Mohammed Mansoor Khan was detained at New Delhi airport upon his return from Dubai, where he had fled last month after winding up his scandal-hit company
An influential businessman was arrested by Indian police Friday over a half-billion dollar ponzi scheme that allegedly defrauded tens of thousands of mostly-Muslim investors.
Mohammed Mansoor Khan was detained at New Delhi airport upon his return from Dubai, where he had fled last month after winding up his scandal-hit company.
Khan founded I Monetary Advisory (IMA) Group in Bangalore in 2006 and lured over 100,000 backers with promises of lucrative returns that kept to Islamic principles of finance.
But in recent months nearly 50,000 investors complained that the company had failed to make payments, prompting an investigation by authorities in southern Karnataka state.
More than 20 people, including high-profile Karnataka state government officials, have been arrested after the alleged scam raked up $580 million.

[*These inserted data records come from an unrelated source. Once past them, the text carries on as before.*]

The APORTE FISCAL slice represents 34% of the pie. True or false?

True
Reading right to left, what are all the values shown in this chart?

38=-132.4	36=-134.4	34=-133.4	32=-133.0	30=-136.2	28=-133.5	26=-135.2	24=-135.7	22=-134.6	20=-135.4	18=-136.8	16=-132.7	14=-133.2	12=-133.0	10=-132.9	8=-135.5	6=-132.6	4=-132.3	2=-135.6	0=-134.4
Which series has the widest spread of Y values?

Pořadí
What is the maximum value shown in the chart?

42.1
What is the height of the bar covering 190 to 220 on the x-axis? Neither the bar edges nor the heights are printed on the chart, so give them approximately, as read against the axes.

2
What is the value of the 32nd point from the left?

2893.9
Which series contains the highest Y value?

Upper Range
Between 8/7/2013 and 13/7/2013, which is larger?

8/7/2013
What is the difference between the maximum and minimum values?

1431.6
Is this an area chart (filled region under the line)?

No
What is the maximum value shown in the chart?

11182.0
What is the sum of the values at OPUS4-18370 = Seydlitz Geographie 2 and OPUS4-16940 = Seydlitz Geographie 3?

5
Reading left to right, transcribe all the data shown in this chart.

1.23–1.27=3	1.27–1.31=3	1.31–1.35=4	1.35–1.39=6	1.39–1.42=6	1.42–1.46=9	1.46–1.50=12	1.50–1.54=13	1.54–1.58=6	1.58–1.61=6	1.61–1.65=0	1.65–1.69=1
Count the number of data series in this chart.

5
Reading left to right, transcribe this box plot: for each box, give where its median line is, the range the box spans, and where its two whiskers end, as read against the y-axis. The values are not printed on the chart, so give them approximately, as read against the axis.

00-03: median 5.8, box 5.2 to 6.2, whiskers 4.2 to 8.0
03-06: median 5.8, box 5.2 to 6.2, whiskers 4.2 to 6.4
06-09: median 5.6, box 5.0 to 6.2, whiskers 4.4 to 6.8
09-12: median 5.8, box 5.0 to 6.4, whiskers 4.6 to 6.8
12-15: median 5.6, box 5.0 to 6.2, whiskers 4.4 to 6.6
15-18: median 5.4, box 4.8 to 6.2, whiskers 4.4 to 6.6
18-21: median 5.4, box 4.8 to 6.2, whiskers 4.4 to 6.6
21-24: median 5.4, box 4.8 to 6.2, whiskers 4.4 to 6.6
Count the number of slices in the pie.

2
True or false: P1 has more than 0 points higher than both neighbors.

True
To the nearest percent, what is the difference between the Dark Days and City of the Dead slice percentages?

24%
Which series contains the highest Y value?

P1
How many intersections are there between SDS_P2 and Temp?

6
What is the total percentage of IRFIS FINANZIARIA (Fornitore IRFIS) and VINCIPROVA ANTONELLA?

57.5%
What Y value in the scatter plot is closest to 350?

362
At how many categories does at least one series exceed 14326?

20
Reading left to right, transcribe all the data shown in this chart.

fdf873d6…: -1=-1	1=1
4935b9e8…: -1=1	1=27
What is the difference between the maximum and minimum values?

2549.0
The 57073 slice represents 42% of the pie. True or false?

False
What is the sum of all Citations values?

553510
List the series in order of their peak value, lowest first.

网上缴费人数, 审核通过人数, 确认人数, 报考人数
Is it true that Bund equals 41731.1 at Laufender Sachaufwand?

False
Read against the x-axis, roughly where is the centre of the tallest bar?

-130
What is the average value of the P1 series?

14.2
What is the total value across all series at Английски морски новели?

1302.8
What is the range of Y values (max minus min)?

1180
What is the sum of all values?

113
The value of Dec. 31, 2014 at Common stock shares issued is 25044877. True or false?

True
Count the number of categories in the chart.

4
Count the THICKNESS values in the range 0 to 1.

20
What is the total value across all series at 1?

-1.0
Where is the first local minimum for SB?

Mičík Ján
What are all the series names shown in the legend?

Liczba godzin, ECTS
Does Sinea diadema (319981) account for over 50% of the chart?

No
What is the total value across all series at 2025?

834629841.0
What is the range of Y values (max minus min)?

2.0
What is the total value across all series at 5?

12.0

IMA ponzi scam case: IMA founder-owner Mohammed Mansoor Khan at Shanti Nagar Enforcement Directorate (ED) office in Bengaluru. He will be produced before Special PMLA court today where the agency will seek his custodial remand. pic.twitter.com/o3QCXXo7Gw— ANI (@ANI) July 20, 2019
Investigators say the money was illegally diverted by Khan's company, which officials said still owes investors about $200 million.
Two state politicians have been questioned by investigators, including one who Khan has alleged borrowed $50 million. The politician has denied the allegation.
A ponzi scheme is a fraudulent investment operation that pays out returns to investors based on inflows of money deposited by other savers, and is liable to collapse if receipts dry up.
Investigators said IMA had promised annual dividends of up to 30%.
Mansoor Khan's arrest comes days after he released a video message , saying that he will return to India within 24 hours.https://t.co/tOa4GAQKIi— Indiacom (@indiacom) July 19, 2019
The company had said the fund would concentrate on gold, diamonds and real estate.
India does not recognize Islamic banking, which prohibits interest-based profits, but many private companies operate Sharia-compliant schemes -- tapping into country's Muslim population of more than 170 million.
Ponzi schemes often target India's army of poor who have no financial security and fall victim to frauds that siphon off their hard-earned savings.
Police are also investigating a $6 billion ponzi scam in West Bengal state, where nearly 1.5 million investors were defrauded by the Saradha Group which collapsed in 2014.